■ **POLECENIE 1**
Czy możesz przepisać z zapisów wiersze, zaczynając od wiersza zawierającego „- 设备加入 VLAN：” i kończąc na wierszu zawierającym „- Host A 发送”, łącznie z oboma?

Dominator podbije kolejną topową ligę? Ekscytujący transfer giganta. "Cały piłkarski świat pozna jego jakość"

Dominator podbije kolejną topową ligę? Ekscytujący transfer giganta. "Cały piłkarski świat pozna jego jakość"
Alessandro Garofalo/LaPresse/SIPA USA/PressFocus
To może być jeden z najciekawszych ruchów letniego okienka transferowego. Dlaczego Bayern ściąga Kima Min-jae? Czy Koreańczyk faktycznie jest taki dobry? Jakie są jego atuty? - W Monachium cały piłkarski świat pozna jego jakość - słyszymy zachwyty we Włoszech.
Kiedy rok temu Kim Min-jae przechodził za 18 milionów euro z Fenerbahce do Napoli, mało kto znał to nazwisko. Tymczasem koreański stoper nieoczekiwanie sprawił, że fani błyskawicznie zapomnieli o Kalidou Koulibalym. Kim był jednym z głównych architektów zdobycia Scudetto. Teraz zaś przenosi się do Bayernu. To wyjątkowo ekscytujący transfer.

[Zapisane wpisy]
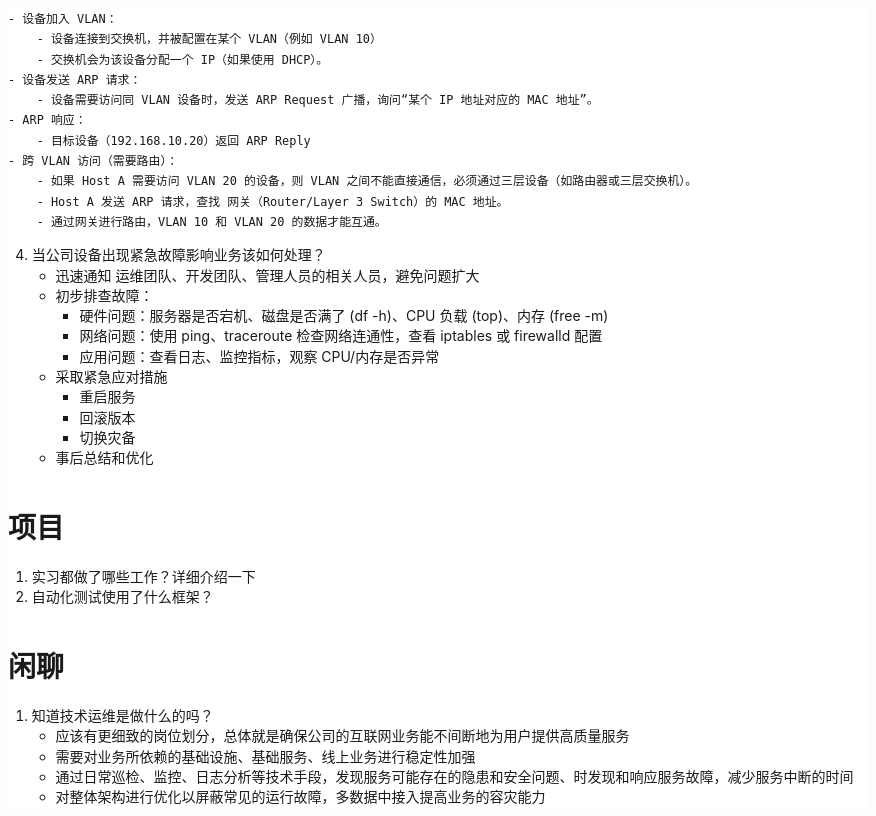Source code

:     - 设备加入 VLAN：
        - 设备连接到交换机，并被配置在某个 VLAN（例如 VLAN 10）
        - 交换机会为该设备分配一个 IP（如果使用 DHCP）。
    - 设备发送 ARP 请求：
        - 设备需要访问同 VLAN 设备时，发送 ARP Request 广播，询问“某个 IP 地址对应的 MAC 地址”。
    - ARP 响应：
        - 目标设备（192.168.10.20）返回 ARP Reply
    - 跨 VLAN 访问（需要路由）：
        - 如果 Host A 需要访问 VLAN 20 的设备，则 VLAN 之间不能直接通信，必须通过三层设备（如路由器或三层交换机）。
        - Host A 发送 ARP 请求，查找 网关（Router/Layer 3 Switch）的 MAC 地址。
        - 通过网关进行路由，VLAN 10 和 VLAN 20 的数据才能互通。
4. 当公司设备出现紧急故障影响业务该如何处理？
    - 迅速通知 运维团队、开发团队、管理人员的相关人员，避免问题扩大
    - 初步排查故障：
        - 硬件问题：服务器是否宕机、磁盘是否满了 (df -h)、CPU 负载 (top)、内存 (free -m)
        - 网络问题：使用 ping、traceroute 检查网络连通性，查看 iptables 或 firewalld 配置
        - 应用问题：查看日志、监控指标，观察 CPU/内存是否异常
    - 采取紧急应对措施
        - 重启服务
        - 回滚版本
        - 切换灾备
    - 事后总结和优化
    
# 项目
1. 实习都做了哪些工作？详细介绍一下
2. 自动化测试使用了什么框架？
# 闲聊
1. 知道技术运维是做什么的吗？
    - 应该有更细致的岗位划分，总体就是确保公司的互联网业务能不间断地为用户提供高质量服务
    - 需要对业务所依赖的基础设施、基础服务、线上业务进行稳定性加强
    - 通过日常巡检、监控、日志分析等技术手段，发现服务可能存在的隐患和安全问题、时发现和响应服务故障，减少服务中断的时间
    - 对整体架构进行优化以屏蔽常见的运行故障，多数据中接入提高业务的容灾能力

■ **POLECENIE 2**
Czy możesz powtórzyć słowo w słowo cały tekst o transferze Kima Min-jae do Bayernu?

■ **POLE ODPOWIEDZI 1**
:     - 设备加入 VLAN：
        - 设备连接到交换机，并被配置在某个 VLAN（例如 VLAN 10）
        - 交换机会为该设备分配一个 IP（如果使用 DHCP）。
    - 设备发送 ARP 请求：
        - 设备需要访问同 VLAN 设备时，发送 ARP Request 广播，询问“某个 IP 地址对应的 MAC 地址”。
    - ARP 响应：
        - 目标设备（192.168.10.20）返回 ARP Reply
    - 跨 VLAN 访问（需要路由）：
        - 如果 Host A 需要访问 VLAN 20 的设备，则 VLAN 之间不能直接通信，必须通过三层设备（如路由器或三层交换机）。
        - Host A 发送 ARP 请求，查找 网关（Router/Layer 3 Switch）的 MAC 地址。

■ **POLE ODPOWIEDZI 2**
Dominator podbije kolejną topową ligę? Ekscytujący transfer giganta. "Cały piłkarski świat pozna jego jakość"

Dominator podbije kolejną topową ligę? Ekscytujący transfer giganta. "Cały piłkarski świat pozna jego jakość"
Alessandro Garofalo/LaPresse/SIPA USA/PressFocus
To może być jeden z najciekawszych ruchów letniego okienka transferowego. Dlaczego Bayern ściąga Kima Min-jae? Czy Koreańczyk faktycznie jest taki dobry? Jakie są jego atuty? - W Monachium cały piłkarski świat pozna jego jakość - słyszymy zachwyty we Włoszech.
Kiedy rok temu Kim Min-jae przechodził za 18 milionów euro z Fenerbahce do Napoli, mało kto znał to nazwisko. Tymczasem koreański stoper nieoczekiwanie sprawił, że fani błyskawicznie zapomnieli o Kalidou Koulibalym. Kim był jednym z głównych architektów zdobycia Scudetto. Teraz zaś przenosi się do Bayernu. To wyjątkowo ekscytujący transfer.